A diversified program of the lumber business, traffic safety, farming, plumbing and medicine, plus a generous song fest, provided the entertainment at the Rotary Club luncheon Tuesday noon. Capably arranged by program chairman R. Lindemann, five members were called on for brief vocational talks, with lumberman Newt Olson as lead-off man.

Sketching briefly his experiences, shortage troubles, etc., in the year since he arrived in Los Banos. Olson expressed himself as highly pleased with the city itself and his associations here. The lumber business, he said, was becoming less acute, but it will still be some time before it returns to a competitive selling basis. Referring to his personalized advertising that appears each week in the Enterprise, Olson called attention to his one man campaign to keep the Seventh street railroad crossing free for car traffic, and intimated that he would appreciate the support of other townspeople to this end.

Marshall Jose, scheduled to tell the group just when and how they all could take delivery of new automobiles, sidetracked the issue to urge that all motorists be particularly careful in their driving over the holidays so they might live to enjoy another Christmas.
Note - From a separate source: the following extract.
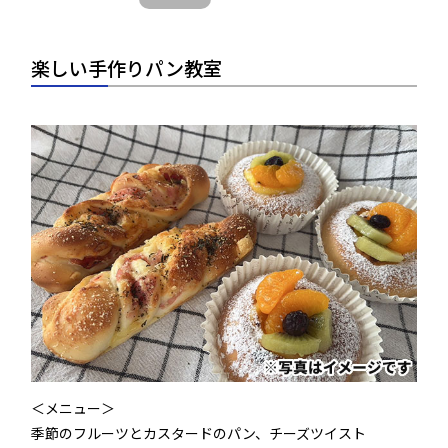
楽しい手作りパン教室
＜メニュー＞
季節のフルーツとカスタードのパン、チーズツイスト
High speed and seeming indifference to impending disaster were cited by Jose as primary causes for California's all-time high traffic toll during the past year.

Painting a conservative but highly optimistic picture of agriculture's future in the San Joaquin valley, George Nickel envisioned a bright future for agriculture in general and dairying in particular through the coming years. Improved scientific farming methods, ideal climate, and abundant water were primary factors cited by Nickel in declaring that this area will soon become the center of the dairy business for the entire state.
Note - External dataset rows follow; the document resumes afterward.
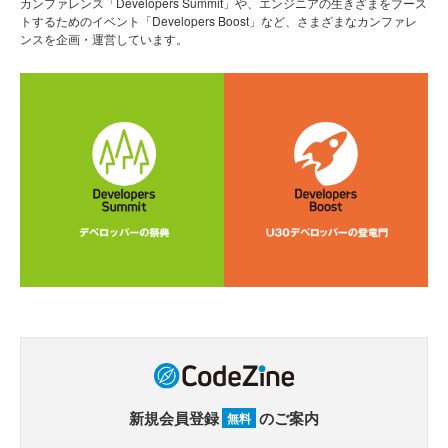
カンファレンス「Developers Summit」や、エンジニアの生きざまをブース
トするためのイベント「Developers Boost」など、さまざまなカンファレ
ンスを企画・運営しています。
新規会員登録
のご案内
無料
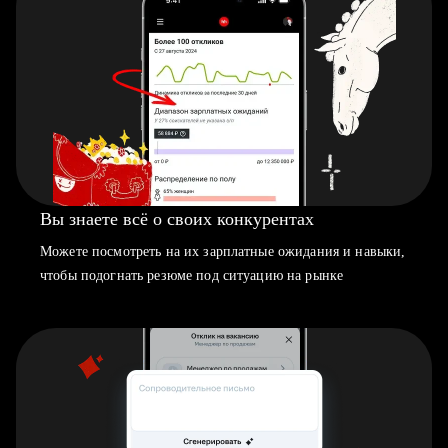
Вы знаете всё о своих конкурентах
Можете посмотреть на их зарплатные ожидания и навыки,
чтобы подогнать резюме под ситуацию на рынке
Not so optimistic was the resume of the plumbing business by Richard Gardner. With production of plumbing materials equaling only 60 per cent of the demand the outlook for this market is dismal for some time to come. As a specific instance, Gardner stated that two and a half million bathtubs will be needed for 1947. Actual national production will be slightly less than one million. A continuing labor shortage will also hamper installations and servicing, as will strikes and labor troubles within the raw steel manufacturing industry.
Dr. George B. Pimentel reflected a highly optimistic note, as he told of tremendous strides made in medicine to provide new and more effective drugs, including penicillin and streptomycin, the latter of which has been used with success in Army hospitals in combating tuberculosis and strep infections. Dr. Pimentel showed samples of several of these new materials, including a newly perfected absorbable cellulose that may be used in surgery and left within the body without ill effects.

In keeping with the Christmas season, an impromptu quartet of O. R. Zentner, Joseph J. Silva, Robert Reis and D. O. Germino gave forth with a bit of Christmas caroling, and Silva and Germino, with pianist Lola Alden, led the group singing.